Gli emendamenti che sono stati presentati da alcuni di noi non sono emendamenti che vogliono fermare il processo. Tutt'altro, vogliono arrivare presto a conclusione, ma ci vogliono arrivare, come dicevo prima, con un modello davvero funzionante. 
Voglio toccare alcuni punti di questo. Il primo fra tutti è che, se si sceglie il modello della Camera delle autonomie, i modelli sono due: o ci sono i governi delle regioni o è una Camera che nella sua rappresentanza vuole in qualche modo esprimere le politiche delle maggioranze e delle minoranze che governano le regioni.

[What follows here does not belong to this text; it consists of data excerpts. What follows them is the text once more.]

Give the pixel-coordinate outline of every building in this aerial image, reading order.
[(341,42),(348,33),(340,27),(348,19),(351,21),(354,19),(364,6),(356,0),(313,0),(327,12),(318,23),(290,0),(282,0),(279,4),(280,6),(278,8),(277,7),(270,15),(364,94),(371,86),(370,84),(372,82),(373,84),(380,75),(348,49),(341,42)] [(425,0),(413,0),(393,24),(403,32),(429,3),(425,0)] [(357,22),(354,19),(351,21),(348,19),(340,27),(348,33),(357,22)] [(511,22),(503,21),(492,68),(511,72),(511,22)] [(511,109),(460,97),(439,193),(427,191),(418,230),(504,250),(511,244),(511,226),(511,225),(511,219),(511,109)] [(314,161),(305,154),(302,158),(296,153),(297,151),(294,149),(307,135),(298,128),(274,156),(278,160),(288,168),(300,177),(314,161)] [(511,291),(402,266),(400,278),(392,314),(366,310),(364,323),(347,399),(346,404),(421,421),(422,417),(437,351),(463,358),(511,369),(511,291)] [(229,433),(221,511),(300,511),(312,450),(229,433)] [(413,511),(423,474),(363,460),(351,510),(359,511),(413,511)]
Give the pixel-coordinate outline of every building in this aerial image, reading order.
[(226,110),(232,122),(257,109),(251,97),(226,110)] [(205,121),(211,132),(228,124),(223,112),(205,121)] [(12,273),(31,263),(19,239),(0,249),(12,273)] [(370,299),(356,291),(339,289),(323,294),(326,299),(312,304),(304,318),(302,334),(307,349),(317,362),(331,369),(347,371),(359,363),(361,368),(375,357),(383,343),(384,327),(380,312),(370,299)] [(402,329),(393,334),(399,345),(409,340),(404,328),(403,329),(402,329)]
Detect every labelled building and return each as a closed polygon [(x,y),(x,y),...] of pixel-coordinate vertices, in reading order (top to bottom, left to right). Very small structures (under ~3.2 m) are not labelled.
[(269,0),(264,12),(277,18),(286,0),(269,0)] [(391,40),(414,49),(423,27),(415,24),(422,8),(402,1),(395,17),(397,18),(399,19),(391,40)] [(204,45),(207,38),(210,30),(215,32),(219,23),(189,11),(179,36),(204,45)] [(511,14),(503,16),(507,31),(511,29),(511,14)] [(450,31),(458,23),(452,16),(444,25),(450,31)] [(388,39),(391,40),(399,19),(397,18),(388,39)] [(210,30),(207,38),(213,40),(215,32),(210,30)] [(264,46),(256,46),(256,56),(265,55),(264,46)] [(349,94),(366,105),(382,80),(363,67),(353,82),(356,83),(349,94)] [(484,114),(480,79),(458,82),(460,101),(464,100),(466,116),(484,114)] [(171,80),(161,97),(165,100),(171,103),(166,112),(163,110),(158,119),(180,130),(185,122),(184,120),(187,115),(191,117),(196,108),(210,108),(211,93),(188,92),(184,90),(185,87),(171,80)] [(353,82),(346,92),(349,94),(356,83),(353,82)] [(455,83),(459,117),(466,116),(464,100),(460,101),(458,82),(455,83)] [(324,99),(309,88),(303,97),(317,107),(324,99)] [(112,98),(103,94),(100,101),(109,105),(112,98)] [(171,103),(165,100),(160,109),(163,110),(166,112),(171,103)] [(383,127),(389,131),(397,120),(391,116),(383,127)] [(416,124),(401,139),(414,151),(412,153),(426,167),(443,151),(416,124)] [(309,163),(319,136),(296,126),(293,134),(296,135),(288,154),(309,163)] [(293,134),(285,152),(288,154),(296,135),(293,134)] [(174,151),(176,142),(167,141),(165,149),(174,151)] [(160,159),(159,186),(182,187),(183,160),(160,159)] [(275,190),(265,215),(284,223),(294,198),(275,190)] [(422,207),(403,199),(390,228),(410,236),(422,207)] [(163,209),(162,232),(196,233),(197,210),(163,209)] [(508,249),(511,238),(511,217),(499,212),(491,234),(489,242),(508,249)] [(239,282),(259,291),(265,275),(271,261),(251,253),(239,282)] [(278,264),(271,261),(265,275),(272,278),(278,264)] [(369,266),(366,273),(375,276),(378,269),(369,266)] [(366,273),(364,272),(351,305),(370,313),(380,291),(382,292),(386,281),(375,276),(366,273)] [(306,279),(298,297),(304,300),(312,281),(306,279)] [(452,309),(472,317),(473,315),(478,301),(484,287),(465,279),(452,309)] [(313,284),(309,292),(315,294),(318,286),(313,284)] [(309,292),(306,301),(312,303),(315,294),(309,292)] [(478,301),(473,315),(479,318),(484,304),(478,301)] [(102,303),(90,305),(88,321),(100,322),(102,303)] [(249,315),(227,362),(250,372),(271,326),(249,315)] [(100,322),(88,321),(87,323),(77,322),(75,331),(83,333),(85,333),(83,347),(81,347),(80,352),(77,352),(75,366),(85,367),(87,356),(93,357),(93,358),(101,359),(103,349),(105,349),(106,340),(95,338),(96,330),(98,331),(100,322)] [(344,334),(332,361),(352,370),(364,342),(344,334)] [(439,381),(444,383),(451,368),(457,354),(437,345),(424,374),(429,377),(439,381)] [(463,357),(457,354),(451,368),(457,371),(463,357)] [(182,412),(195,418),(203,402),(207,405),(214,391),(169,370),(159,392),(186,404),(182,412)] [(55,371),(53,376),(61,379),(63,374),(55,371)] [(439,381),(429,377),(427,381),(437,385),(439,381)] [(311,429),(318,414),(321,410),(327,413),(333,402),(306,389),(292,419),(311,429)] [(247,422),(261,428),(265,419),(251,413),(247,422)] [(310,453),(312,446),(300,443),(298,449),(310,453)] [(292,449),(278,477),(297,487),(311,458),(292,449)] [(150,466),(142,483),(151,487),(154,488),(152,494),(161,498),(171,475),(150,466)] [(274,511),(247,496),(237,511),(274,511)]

Ma i due modelli devono avere una loro razionalità. Penso che avremmo fatto bene a scegliere il modello cosiddetto tedesco. Avremmo sicuramente eliminato la Conferenza Stato-regioni e in questo momento noi avremmo un'interlocuzione dei legislatori tra di loro e poi avremmo e continueremmo ad avere un'interlocuzione con i governi, che rischiano di essere in conflitto fra di loro. 
Si pensi ancora se ci sono degli spazi e, se non ci sono, si vada sulla coerenza del modello politico. 
Allora, senza aumentare le spese, perché i consiglieri regionali che fanno i senatori resterebbero senza indennità, ma perché mai li dobbiamo eleggere in secondo grado e non decidiamo di affidare agli elettori che eleggono i consiglieri regionali di indicare anche quali tra questi vanno a fare i senatori (Applausi) ? Creeremmo una rappresentanza vera. 
Non è possibile neppure questo ? Mi si spieghi, allora, perché si respingono gli emendamenti che chiedono due cose molto semplici, che almeno i presidenti delle regioni facciano parte di diritto del Senato e che i 21 sindaci non siano scelti dai consigli regionali, perché è una sorta di subalternità della rappresentanza dei comuni ai consigli regionali ed è fuori dalla nostra storia culturale, politica, geografica e istituzionale. Si preveda che i sindaci delle città metropolitane facciano parte di diritto del Senato. 
Si dice che il testo non si può toccare, perché altrimenti torna al Senato e poi si allungano i tempi. Ci possiamo mettere d'accordo con i senatori: loro non lo hanno fatto prima con noi, facciamolo noi con loro. Ma si dia un minimo di razionalità a questa Camera. La Conferenza Stato-regioni a questo punto diventi solo un incontro tra funzionari. 
Le chiedo qualche altro minuto, Presidente, se il mio gruppo è magnanimo con me. Io manterrò questi emendamenti, ma li mantengo nello spirito di fare meglio e di dare a questa riforma maggiore razionalità. 
Rimanendo sul tema delle autonomie, si è voluta abolire la legislazione concorrente adesso che si dà lo strumento per fare la legislazione concorrente. Anche questo è davvero bislacco. Ci si domandi perché. Abbiamo adesso lo strumento per fare insieme le leggi e aboliamo la possibilità di fare la legislazione concorrente, che è lo strumento vero della cooperazione istituzionale. Ma anche in questo caso, se questo significa sconvolgere la riforma, c’è un modo per correggere dentro le materie. 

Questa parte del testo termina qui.